Las chicas como ella no huían, nunca lo habían logrado.
Temblando, miró a su alrededor y buscó entre las sombras, sabiendo que aunque lejos, pronto la encontrarían, y no tenía mucho tiempo. Se paró y débilmente continuó caminando. Cada uno de sus pasos inyectando dolor en su cuerpo.
Si alguien vio a una novia bañada en sangre caminar por la calle aquella noche, nunca lo mencionó.
Siguió avanzando, desorientada, hasta que encontró un callejón en el que podía descansar hasta que su cabeza dejara de dar vueltas, o eso pensó. Haber dado un paso ahí fué un error.
Habían tres chicas muertas a solo unos pasos, dos desangradas y olvidadas y una más en los brazos de un joven, cuya boca goteaba sangre fresca.
Porque las chicas como ella siempre morían en los brazos de algún hombre cuando nadie más veía.
Viridy retrocedió al ver cómo aquel chico sonreía mostrando dos agujas blancas y rojas en su boca y, enredandose con aquel estúpido vestido, cayó hacia atrás, maldiciendo en el momento en el que él se cernió sobre ella, abriendo su boca, listo para morder.

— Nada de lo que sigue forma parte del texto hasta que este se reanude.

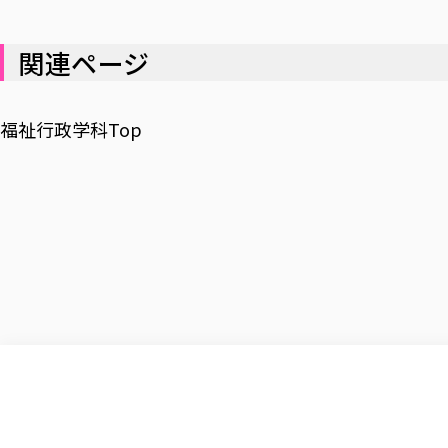
関連ページ
福祉行政学科Top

Ella había llegado muy lejos, había llegado hasta el final.
La luna brillaba en lo alto del cielo nocturno, filtrando cada habitación de aquel caserón con un fantasmal halo de luz celeste.
Y en la ventana, había una mujer.
Tenía el cabello corto y rubio y llevaba un vestido blanco, uno que haría desmayar a cualquier dama de alta sociedad.

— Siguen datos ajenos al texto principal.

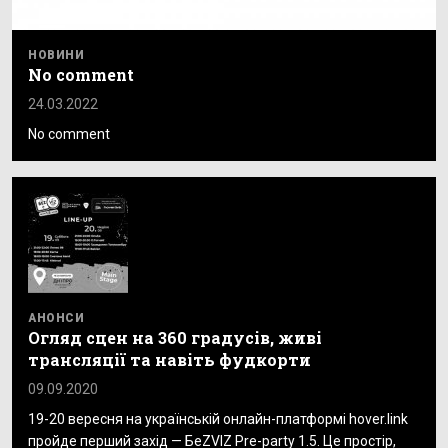
НОВИНИ
No comment
24.03.2022
No comment
АНОНСИ
Огляд сцен на 360 градусів, живі
трансляції та навіть фудкорти
09.09.2020
19-20 вересня на українській онлайн-платформі hover.link
пройде перший захід — БеZVIZ Pre-party 1.5. Це простір,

Un escándalo, eso era ella.
La puerta de la habitación se abrió con un chirrido y la luz de una vela solitaria baño la habitación de dorado. En su otra mano, él arrastraba a una joven, una niña apenas, que lloraba infrenable bajo su cruel agarré.
Su rostro perdió todo el color y la chica y la vela se desprendieron de su mano cuando él vio sus ojos dorados a través de la oscuridad.
La recordaba al menos.
La luna reflejó una sonrisa dotada de cuchillas blancas y fué lo último que él vió antes de que la condesa Viridiana diera un pasó y sus colmillos desgarraran su piel como él alguna vez desgarró su primer vestido de novia.
Y es que las chicas como ella, las que renacían de las sombras y la luna, no tenían miedo. Ya no más.